- **ASSIGNED TASK**:
What lines in the data hold the string "neck"? Show them.

- **RECORDS FOR THIS TASK**:

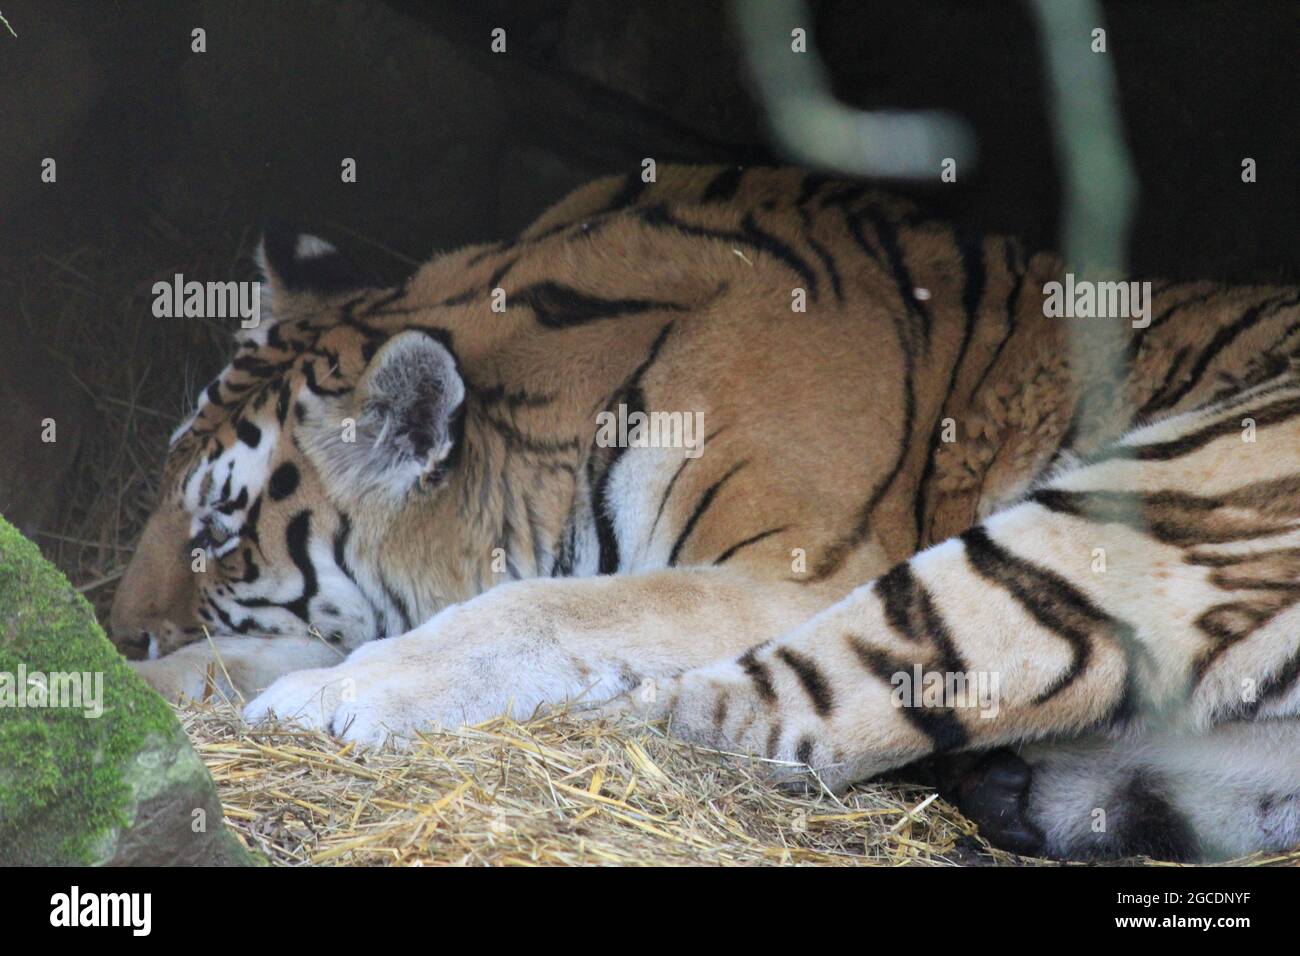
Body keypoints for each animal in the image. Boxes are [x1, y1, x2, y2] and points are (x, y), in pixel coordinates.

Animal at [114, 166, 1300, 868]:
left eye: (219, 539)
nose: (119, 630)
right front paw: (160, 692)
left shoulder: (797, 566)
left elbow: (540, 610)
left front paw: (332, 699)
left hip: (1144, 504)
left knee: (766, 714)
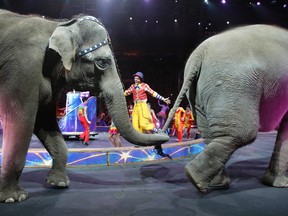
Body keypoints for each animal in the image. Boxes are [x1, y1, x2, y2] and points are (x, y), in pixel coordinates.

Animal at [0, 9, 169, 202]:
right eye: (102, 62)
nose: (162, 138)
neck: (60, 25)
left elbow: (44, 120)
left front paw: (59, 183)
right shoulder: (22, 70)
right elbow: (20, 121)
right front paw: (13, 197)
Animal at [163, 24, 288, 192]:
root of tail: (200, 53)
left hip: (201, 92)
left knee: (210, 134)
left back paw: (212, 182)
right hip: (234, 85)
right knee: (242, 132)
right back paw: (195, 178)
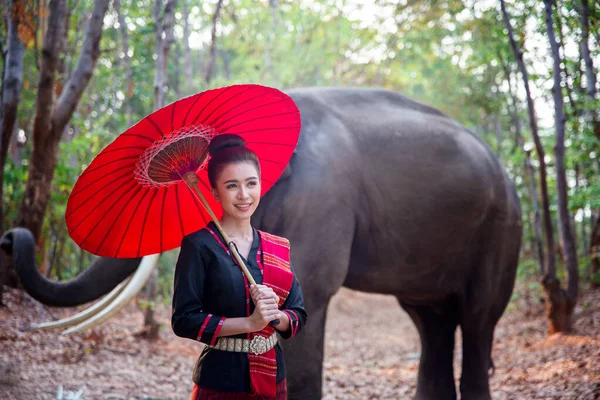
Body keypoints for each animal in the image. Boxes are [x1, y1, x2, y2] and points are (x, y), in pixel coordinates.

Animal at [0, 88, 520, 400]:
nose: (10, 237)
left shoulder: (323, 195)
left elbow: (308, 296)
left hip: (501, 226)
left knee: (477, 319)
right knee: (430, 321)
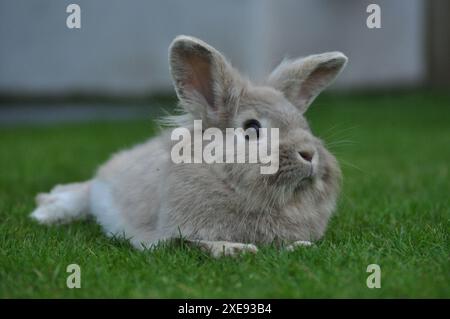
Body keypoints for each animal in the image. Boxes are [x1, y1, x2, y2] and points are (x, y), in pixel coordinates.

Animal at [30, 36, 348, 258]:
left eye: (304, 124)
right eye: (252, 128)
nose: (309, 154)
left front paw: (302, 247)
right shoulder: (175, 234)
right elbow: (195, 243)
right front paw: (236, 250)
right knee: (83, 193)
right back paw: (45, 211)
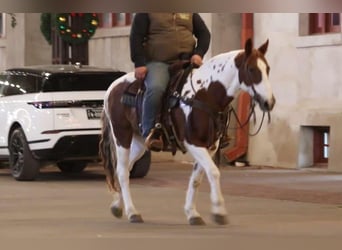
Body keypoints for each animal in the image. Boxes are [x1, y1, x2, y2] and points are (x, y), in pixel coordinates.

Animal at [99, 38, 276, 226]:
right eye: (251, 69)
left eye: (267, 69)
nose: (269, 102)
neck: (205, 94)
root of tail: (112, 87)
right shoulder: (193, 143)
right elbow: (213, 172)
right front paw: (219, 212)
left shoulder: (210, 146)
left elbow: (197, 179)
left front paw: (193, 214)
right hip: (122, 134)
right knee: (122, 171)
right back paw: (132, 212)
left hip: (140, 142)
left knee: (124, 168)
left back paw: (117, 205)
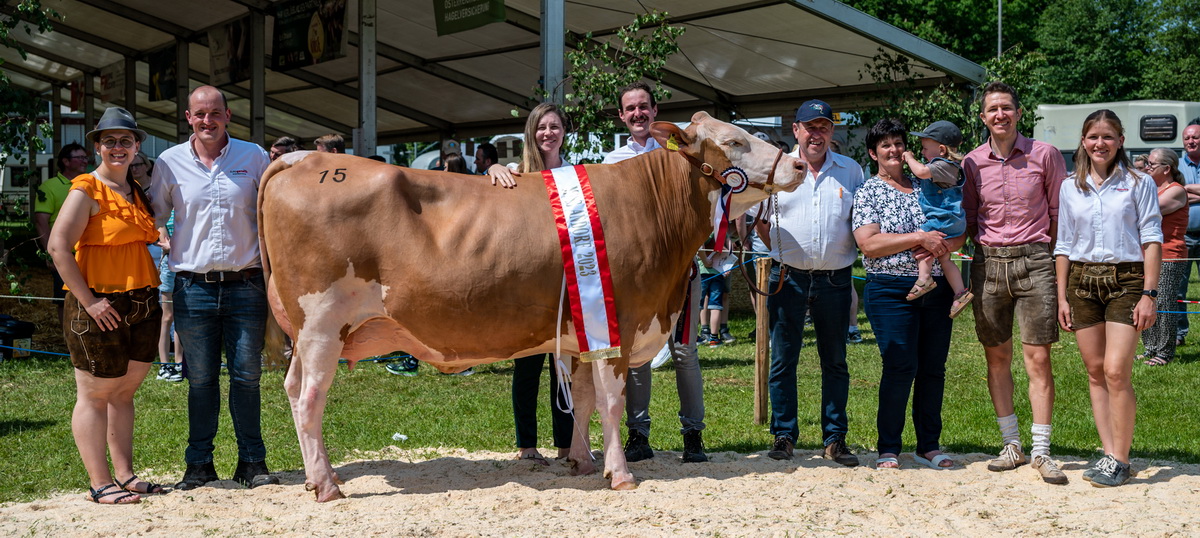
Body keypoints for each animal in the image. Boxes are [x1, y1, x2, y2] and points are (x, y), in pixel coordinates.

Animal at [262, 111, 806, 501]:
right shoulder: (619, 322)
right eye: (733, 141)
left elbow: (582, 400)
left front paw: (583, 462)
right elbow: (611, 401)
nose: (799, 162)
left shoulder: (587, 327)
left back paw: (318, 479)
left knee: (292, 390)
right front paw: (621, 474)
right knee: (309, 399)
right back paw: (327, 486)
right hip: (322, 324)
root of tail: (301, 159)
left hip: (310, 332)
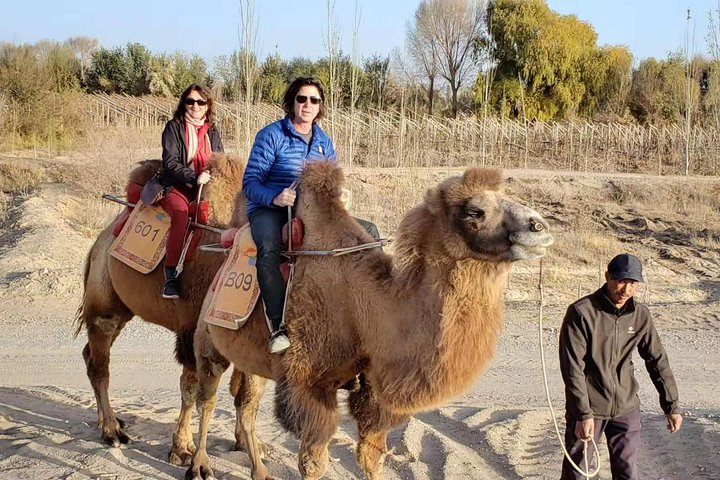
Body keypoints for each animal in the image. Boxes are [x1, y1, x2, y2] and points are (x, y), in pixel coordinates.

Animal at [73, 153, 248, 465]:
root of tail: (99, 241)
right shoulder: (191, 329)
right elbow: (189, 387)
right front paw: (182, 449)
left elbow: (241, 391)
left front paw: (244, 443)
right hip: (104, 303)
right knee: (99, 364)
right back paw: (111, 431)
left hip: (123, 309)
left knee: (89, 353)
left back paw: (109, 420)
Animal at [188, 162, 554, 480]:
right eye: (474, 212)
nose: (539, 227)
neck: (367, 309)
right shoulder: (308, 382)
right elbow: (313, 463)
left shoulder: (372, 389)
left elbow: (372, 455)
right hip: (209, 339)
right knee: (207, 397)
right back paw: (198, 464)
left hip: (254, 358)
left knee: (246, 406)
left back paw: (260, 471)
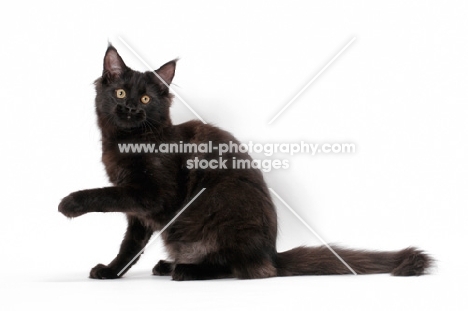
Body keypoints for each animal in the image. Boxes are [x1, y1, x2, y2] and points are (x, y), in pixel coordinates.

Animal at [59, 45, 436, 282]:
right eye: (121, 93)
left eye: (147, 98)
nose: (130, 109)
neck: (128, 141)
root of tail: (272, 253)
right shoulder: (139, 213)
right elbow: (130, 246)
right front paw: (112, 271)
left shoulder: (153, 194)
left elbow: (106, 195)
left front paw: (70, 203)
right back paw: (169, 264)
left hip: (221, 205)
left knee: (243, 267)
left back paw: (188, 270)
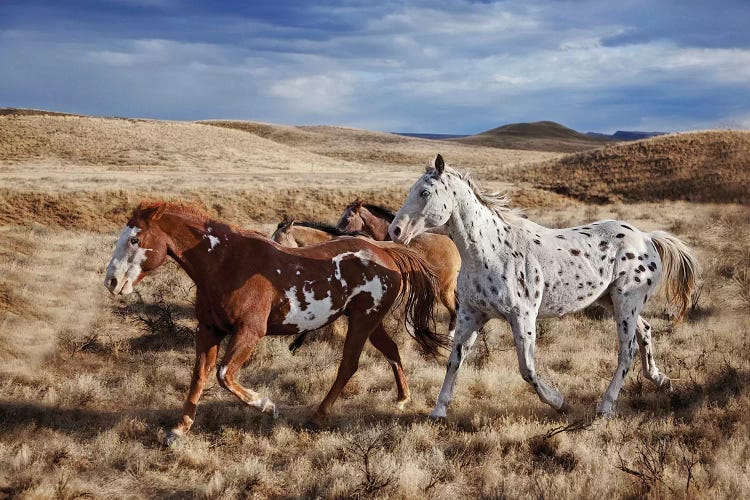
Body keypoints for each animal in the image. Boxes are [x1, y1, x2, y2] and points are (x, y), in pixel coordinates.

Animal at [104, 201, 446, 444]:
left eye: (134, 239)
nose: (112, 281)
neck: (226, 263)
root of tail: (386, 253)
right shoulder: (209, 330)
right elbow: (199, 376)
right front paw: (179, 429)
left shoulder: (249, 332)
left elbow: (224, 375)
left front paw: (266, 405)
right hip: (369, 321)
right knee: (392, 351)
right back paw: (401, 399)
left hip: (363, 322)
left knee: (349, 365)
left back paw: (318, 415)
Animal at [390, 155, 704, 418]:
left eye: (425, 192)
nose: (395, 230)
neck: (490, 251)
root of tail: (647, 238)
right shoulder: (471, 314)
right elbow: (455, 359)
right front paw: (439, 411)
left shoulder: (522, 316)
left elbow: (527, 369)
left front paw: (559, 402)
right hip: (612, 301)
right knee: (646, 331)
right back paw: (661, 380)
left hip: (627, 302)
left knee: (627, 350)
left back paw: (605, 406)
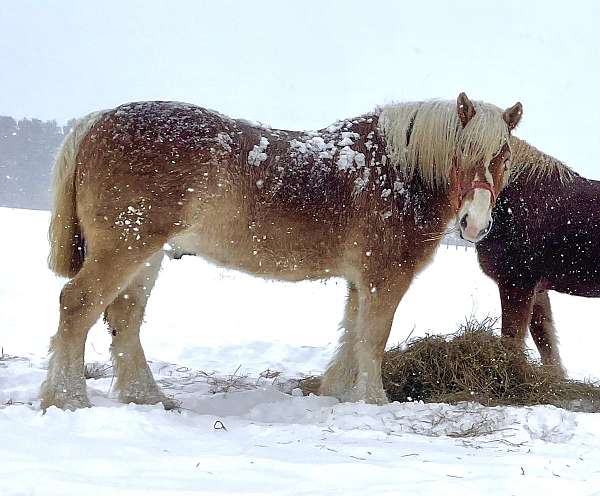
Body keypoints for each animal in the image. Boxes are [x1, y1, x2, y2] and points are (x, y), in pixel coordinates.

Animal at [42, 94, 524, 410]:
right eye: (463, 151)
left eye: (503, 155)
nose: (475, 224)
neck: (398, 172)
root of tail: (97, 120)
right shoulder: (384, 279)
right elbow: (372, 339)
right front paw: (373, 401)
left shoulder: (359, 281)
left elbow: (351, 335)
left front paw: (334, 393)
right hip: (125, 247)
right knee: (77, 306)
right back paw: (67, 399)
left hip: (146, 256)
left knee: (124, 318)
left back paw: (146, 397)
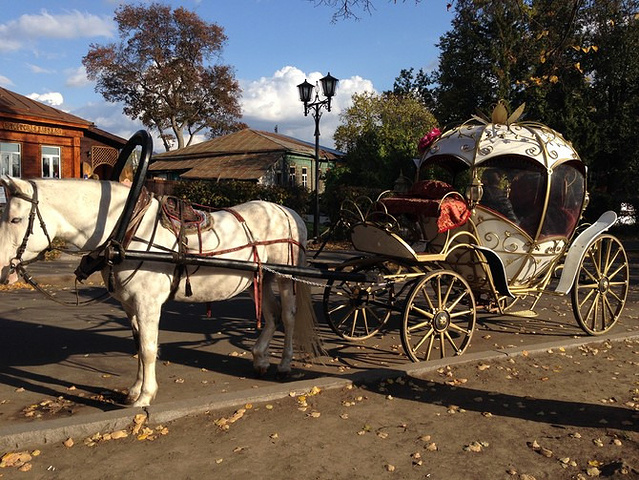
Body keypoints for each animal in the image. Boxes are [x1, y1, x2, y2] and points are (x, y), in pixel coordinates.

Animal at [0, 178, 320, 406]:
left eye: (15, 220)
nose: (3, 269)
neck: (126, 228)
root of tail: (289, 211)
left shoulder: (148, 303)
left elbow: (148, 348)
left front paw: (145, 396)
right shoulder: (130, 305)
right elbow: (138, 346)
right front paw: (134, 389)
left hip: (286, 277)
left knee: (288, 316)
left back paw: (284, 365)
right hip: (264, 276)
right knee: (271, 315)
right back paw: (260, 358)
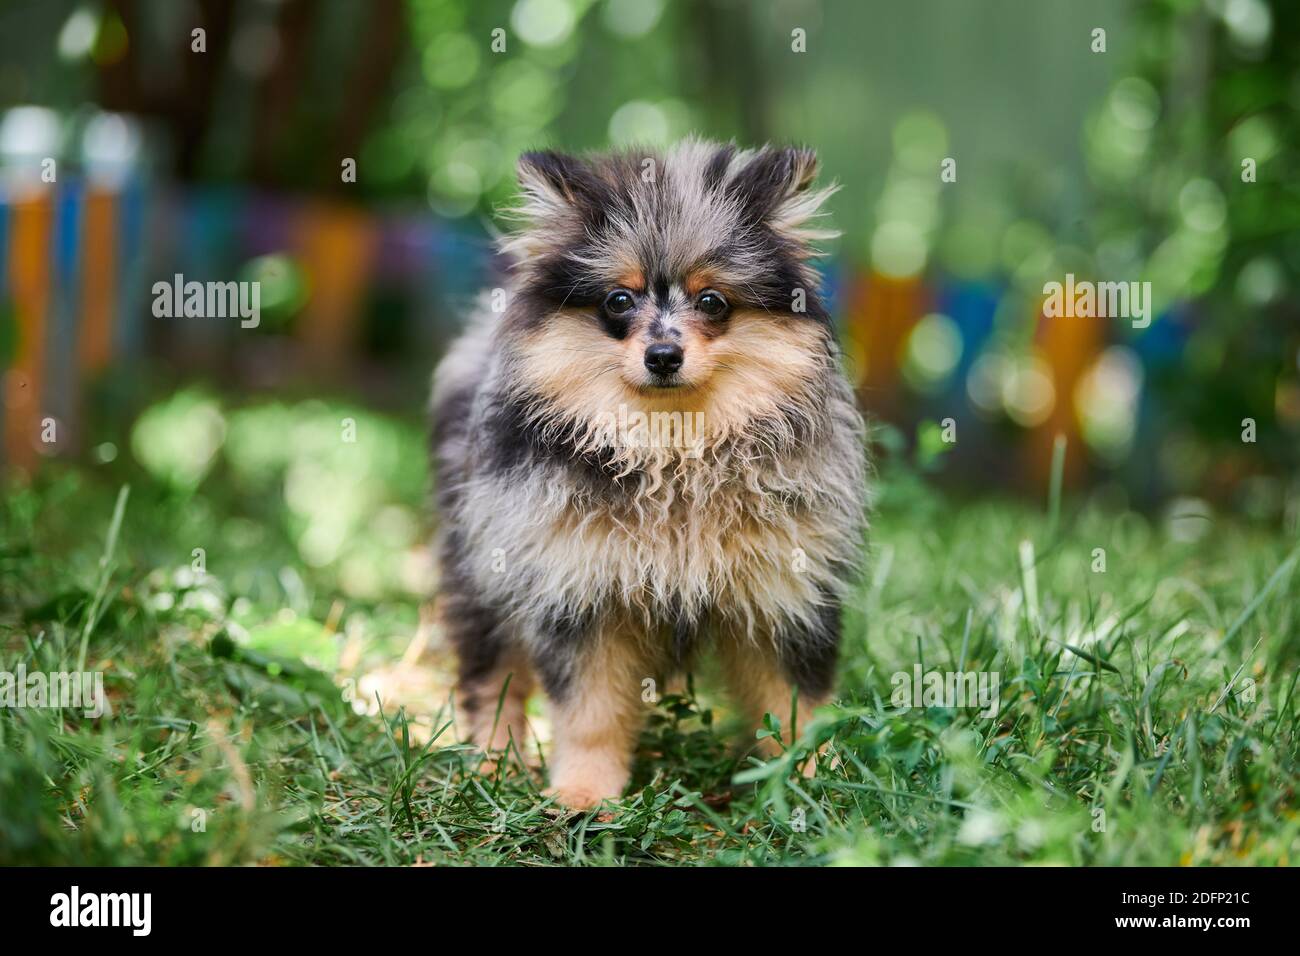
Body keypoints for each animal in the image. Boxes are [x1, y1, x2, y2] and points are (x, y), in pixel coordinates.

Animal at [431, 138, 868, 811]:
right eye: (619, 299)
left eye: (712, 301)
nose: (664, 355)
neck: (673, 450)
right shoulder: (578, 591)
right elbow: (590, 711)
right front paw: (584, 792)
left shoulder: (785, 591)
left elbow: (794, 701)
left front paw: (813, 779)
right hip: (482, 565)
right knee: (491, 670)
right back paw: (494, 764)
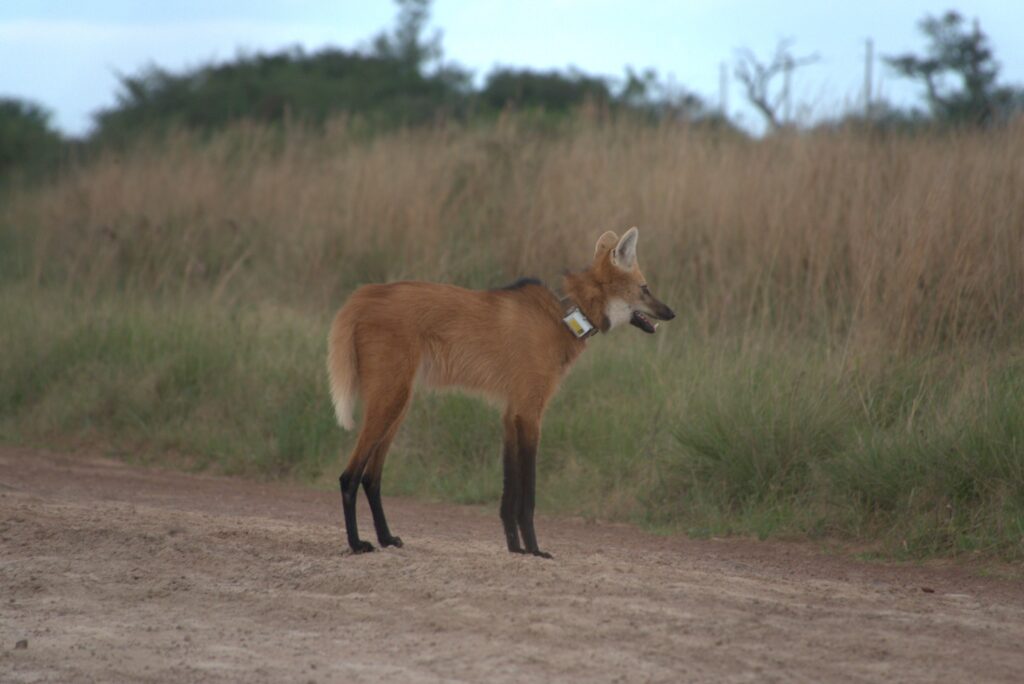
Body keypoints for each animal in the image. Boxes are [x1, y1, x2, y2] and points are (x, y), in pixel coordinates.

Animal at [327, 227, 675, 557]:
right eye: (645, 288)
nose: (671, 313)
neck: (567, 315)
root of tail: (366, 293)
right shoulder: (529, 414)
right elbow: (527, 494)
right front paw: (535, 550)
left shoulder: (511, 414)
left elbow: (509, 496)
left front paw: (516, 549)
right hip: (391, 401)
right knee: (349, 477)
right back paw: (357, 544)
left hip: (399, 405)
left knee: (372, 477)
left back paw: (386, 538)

- **RESULT**:
neck: (60, 25)
neck: (205, 94)
neck: (367, 309)
neck: (128, 141)
neck: (226, 263)
neck: (490, 251)
neck: (398, 172)
neck: (126, 228)
neck: (673, 450)
neck: (567, 315)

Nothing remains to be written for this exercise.